### [WORK INSTRUCTIONS]
Show each line below that contains the string "collection", copied in full. Case counts.

++++++++++

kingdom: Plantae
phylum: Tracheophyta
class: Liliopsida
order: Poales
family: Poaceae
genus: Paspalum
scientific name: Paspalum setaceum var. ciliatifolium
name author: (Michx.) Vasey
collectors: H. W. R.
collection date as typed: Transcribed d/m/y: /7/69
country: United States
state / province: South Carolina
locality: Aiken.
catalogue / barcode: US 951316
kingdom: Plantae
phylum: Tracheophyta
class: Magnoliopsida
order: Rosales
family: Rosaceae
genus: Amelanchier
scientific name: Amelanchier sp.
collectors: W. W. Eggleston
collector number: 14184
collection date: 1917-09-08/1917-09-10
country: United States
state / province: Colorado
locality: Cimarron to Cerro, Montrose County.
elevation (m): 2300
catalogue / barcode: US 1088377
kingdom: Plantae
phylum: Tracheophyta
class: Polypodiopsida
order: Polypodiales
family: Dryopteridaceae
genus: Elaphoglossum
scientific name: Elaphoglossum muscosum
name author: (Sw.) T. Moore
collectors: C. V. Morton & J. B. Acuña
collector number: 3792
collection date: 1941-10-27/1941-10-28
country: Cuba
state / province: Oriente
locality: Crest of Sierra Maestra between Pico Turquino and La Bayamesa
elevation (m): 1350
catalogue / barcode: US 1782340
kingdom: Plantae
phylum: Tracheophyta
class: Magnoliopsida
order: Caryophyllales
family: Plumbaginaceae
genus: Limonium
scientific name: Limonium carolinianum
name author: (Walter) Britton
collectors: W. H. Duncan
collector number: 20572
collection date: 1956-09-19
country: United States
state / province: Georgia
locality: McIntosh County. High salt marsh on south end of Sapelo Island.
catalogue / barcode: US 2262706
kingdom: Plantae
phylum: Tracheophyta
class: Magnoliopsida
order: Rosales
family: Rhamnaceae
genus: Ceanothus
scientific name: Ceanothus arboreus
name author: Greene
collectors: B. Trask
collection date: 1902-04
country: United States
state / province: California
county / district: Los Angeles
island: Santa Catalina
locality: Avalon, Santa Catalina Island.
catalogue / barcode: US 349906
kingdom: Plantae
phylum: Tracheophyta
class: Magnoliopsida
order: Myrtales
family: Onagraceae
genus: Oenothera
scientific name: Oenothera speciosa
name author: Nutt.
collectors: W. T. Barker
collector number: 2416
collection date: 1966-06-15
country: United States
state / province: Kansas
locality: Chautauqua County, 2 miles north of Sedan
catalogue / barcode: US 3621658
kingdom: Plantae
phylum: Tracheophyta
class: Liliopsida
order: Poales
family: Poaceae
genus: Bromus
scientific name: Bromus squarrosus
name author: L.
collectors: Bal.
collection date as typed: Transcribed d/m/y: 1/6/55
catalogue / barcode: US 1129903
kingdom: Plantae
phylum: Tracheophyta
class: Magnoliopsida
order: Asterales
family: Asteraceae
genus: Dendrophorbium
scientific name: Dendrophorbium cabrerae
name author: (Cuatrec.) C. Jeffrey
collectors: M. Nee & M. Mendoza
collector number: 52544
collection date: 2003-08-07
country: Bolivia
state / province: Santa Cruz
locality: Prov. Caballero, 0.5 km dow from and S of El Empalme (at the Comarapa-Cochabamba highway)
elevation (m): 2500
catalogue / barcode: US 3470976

++++++++++

### [OUTPUT OF THE EXERCISE]
collection date as typed: Transcribed d/m/y: /7/69
collection date: 1917-09-08/1917-09-10
collection date: 1941-10-27/1941-10-28
collection date: 1956-09-19
collection date: 1902-04
collection date: 1966-06-15
collection date as typed: Transcribed d/m/y: 1/6/55
collection date: 2003-08-07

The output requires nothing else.